→ **Assignment**:
Tally the lines below that include the string "characteristics". Reply with the total only.

[Records supplied]

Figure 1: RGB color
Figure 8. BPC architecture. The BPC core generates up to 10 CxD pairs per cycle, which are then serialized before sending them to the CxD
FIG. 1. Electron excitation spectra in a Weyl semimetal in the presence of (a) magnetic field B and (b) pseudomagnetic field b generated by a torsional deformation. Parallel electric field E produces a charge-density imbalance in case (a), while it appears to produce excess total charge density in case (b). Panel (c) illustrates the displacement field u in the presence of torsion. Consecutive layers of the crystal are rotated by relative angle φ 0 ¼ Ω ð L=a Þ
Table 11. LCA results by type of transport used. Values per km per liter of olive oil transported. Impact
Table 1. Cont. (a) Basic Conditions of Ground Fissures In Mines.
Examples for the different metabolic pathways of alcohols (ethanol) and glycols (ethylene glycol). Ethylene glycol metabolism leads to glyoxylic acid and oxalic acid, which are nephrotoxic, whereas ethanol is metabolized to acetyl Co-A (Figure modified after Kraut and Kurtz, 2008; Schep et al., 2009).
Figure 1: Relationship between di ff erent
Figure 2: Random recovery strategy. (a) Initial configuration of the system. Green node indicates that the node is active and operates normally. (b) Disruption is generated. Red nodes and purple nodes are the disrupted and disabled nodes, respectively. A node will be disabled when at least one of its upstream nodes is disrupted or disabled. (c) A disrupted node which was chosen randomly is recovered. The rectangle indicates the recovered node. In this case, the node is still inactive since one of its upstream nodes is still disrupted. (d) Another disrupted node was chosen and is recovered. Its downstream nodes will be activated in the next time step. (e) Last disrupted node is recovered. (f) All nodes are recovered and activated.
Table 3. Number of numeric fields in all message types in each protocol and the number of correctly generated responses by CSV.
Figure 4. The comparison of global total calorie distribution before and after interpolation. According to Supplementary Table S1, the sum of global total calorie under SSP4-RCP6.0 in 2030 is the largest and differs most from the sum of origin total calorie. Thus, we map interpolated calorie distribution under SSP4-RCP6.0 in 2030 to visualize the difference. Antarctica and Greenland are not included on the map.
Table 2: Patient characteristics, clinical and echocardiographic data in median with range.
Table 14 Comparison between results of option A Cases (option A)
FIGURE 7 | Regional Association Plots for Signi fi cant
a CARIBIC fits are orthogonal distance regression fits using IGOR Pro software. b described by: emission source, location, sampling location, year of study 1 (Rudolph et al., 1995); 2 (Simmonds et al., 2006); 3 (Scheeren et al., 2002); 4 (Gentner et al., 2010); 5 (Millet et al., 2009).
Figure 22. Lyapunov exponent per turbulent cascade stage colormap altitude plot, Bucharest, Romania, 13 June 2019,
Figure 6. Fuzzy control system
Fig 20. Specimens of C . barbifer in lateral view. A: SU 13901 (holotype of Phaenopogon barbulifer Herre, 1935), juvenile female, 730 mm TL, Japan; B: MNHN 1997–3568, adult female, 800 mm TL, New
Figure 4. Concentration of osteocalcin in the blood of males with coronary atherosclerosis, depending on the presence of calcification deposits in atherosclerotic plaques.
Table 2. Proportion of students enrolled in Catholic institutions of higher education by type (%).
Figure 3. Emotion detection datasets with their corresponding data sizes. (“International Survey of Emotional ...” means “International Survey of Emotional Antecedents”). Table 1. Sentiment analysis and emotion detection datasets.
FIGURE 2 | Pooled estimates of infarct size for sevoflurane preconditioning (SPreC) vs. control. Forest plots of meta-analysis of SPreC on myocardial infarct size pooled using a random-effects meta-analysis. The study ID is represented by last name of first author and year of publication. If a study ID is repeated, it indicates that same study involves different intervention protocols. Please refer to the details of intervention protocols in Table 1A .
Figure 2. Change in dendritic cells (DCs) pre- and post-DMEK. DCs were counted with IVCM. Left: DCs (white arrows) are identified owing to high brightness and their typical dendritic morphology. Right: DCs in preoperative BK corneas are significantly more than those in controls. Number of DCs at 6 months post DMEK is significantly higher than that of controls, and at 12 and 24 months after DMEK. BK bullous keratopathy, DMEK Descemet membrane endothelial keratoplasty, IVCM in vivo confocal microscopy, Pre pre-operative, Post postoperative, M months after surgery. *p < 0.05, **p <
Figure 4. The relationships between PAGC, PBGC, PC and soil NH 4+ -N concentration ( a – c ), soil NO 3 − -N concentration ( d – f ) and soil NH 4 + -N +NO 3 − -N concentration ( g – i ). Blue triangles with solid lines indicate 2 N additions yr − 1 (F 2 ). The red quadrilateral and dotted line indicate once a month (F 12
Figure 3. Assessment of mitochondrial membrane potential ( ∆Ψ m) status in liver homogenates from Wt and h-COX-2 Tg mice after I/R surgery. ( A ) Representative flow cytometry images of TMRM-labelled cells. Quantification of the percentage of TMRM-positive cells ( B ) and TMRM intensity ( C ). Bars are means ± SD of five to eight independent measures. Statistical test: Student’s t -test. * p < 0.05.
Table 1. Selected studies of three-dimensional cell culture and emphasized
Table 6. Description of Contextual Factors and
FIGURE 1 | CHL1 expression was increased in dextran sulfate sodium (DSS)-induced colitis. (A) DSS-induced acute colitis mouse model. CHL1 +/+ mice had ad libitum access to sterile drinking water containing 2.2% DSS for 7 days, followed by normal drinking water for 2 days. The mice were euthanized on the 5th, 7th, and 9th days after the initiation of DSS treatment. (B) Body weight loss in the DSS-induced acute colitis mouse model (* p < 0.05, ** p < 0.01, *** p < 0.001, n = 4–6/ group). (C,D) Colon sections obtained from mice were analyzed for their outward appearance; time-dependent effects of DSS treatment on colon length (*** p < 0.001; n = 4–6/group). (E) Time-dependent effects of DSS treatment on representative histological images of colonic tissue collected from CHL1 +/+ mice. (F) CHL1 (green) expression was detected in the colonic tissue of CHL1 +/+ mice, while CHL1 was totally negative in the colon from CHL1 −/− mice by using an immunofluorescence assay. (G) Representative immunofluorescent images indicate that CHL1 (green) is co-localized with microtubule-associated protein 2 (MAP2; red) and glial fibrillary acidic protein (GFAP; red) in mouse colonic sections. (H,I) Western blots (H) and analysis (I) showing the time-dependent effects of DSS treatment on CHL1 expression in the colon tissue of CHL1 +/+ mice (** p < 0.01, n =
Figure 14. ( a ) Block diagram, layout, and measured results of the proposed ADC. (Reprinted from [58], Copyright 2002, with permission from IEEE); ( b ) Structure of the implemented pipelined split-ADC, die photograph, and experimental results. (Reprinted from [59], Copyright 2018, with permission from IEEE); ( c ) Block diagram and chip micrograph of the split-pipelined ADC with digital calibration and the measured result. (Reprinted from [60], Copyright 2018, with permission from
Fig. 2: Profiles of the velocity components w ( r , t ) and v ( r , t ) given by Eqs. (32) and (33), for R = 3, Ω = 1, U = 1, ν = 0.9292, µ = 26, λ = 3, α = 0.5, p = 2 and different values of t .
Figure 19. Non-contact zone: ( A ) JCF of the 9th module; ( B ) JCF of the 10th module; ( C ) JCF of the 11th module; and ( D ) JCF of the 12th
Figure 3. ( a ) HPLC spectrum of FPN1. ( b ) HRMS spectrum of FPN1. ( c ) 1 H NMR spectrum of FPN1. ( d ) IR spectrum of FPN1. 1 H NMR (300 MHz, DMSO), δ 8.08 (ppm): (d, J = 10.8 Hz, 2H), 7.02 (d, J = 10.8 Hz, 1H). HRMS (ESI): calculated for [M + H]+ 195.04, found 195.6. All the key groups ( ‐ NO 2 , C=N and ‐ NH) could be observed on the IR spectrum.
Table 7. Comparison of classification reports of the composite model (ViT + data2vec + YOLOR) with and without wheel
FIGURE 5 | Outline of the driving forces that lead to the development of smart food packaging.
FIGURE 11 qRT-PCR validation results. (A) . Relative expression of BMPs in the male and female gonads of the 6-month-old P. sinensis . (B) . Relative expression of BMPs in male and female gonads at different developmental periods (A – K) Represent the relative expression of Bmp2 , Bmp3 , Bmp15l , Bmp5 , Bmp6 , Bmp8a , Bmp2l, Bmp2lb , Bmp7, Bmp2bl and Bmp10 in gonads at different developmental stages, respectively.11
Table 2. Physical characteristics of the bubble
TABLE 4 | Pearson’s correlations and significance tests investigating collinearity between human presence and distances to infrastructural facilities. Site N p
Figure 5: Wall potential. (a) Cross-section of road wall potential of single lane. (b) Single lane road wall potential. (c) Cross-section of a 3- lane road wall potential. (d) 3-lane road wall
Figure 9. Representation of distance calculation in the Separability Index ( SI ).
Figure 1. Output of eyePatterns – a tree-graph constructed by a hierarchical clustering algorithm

[/Records supplied]

→ **Answer to this exercise**:
2